Copy the lines of the items from the line with "Dodajte EUpravo zato u vaš Google izbor" to the line with "FORUM LIBRE ANTENNE", keeping each line as it appears. Leave the pictures out of your answer.

** Records shown follows **

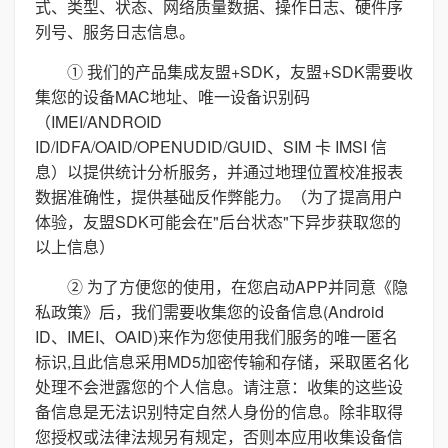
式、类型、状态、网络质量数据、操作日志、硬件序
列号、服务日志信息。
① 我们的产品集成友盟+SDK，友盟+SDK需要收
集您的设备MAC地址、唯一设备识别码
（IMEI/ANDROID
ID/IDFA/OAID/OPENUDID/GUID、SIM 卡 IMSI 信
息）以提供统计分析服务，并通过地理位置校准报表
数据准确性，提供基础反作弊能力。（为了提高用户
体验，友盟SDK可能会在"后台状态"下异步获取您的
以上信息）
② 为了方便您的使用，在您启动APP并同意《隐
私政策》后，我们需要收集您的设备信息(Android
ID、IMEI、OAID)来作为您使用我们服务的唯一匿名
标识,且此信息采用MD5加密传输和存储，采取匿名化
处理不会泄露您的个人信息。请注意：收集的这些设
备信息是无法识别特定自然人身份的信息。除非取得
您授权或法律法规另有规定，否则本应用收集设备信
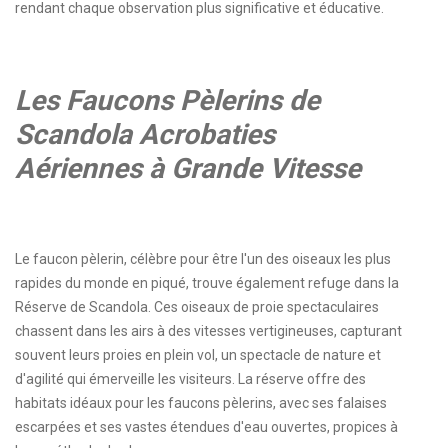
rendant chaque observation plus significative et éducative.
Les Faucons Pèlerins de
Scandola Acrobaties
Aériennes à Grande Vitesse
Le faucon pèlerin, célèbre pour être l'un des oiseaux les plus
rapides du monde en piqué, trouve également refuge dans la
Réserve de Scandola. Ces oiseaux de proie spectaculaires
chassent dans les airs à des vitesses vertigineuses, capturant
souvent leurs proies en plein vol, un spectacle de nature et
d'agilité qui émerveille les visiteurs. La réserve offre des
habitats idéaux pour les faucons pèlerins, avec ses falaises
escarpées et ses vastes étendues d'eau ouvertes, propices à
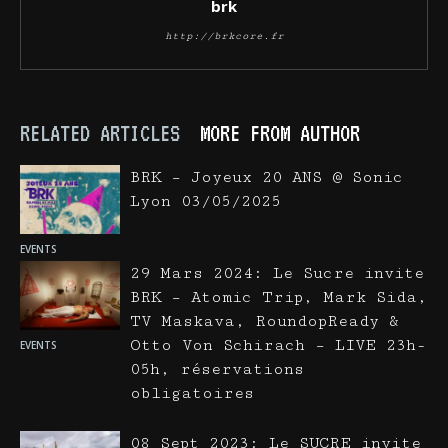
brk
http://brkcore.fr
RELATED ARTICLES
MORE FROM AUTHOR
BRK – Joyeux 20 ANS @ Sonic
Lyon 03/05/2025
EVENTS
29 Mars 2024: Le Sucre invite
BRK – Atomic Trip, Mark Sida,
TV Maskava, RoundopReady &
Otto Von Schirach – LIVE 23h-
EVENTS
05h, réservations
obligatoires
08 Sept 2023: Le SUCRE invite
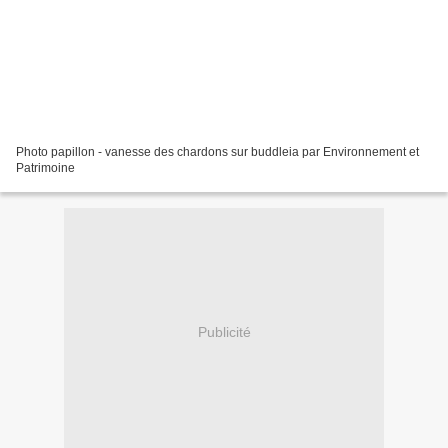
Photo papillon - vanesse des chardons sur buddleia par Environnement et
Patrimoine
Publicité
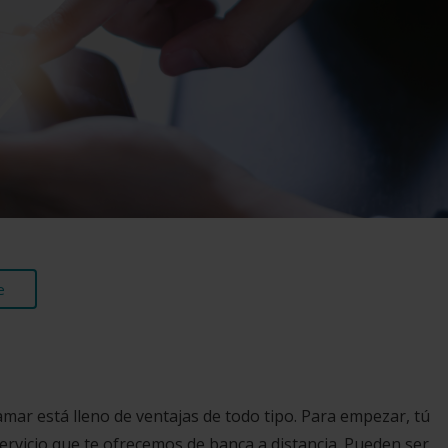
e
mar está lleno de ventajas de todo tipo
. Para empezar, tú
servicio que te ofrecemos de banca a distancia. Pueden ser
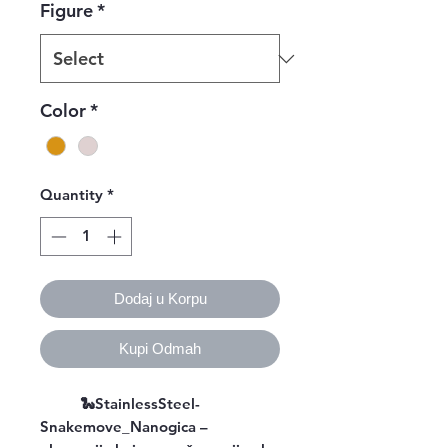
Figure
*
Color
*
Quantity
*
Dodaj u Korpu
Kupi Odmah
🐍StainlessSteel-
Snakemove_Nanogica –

** End of Records shown **
** Records shown follows **

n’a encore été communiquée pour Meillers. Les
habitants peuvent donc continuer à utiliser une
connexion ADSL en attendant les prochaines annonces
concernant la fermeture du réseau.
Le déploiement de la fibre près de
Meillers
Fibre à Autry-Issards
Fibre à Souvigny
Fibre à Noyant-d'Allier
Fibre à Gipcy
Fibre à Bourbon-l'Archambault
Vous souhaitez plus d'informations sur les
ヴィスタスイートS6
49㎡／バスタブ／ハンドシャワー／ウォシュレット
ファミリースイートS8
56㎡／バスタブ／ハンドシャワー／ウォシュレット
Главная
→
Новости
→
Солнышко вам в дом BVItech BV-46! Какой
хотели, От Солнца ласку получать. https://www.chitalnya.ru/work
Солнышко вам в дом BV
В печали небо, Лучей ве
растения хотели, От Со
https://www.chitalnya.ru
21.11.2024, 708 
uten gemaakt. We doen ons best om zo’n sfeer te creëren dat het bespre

** End of Records shown **
** Records shown follows **

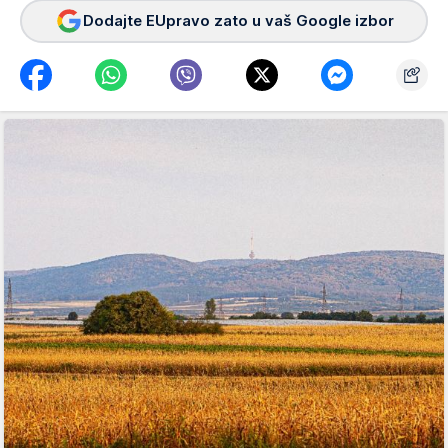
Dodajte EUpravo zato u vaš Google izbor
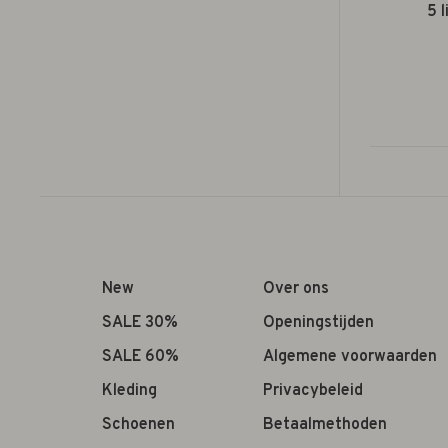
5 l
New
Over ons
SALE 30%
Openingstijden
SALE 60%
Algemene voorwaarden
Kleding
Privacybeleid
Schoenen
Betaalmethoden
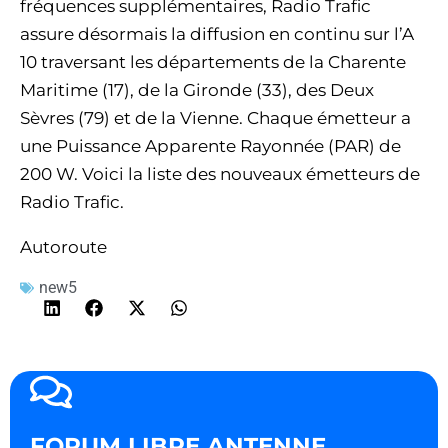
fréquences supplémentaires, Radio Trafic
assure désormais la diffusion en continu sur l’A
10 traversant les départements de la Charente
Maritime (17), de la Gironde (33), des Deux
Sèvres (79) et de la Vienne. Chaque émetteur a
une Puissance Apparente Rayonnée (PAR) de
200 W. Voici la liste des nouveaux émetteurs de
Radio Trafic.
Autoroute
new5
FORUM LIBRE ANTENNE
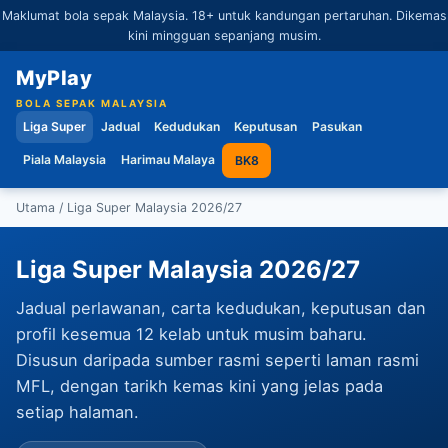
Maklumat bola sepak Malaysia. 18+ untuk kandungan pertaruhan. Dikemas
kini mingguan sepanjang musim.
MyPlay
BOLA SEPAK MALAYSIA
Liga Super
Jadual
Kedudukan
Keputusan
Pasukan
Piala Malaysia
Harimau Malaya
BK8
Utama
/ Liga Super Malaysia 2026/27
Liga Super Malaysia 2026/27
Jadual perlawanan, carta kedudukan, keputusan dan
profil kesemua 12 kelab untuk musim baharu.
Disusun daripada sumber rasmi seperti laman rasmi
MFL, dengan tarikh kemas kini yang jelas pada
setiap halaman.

** End of Records shown **

Exercise result:
Dodajte EUpravo zato u vaš Google izbor
5 l
New
Over ons
SALE 30%
Openingstijden
SALE 60%
Algemene voorwaarden
Kleding
Privacybeleid
Schoenen
Betaalmethoden
fréquences supplémentaires, Radio Trafic
assure désormais la diffusion en continu sur l’A
10 traversant les départements de la Charente
Maritime (17), de la Gironde (33), des Deux
Sèvres (79) et de la Vienne. Chaque émetteur a
une Puissance Apparente Rayonnée (PAR) de
200 W. Voici la liste des nouveaux émetteurs de
Radio Trafic.
Autoroute
new5
FORUM LIBRE ANTENNE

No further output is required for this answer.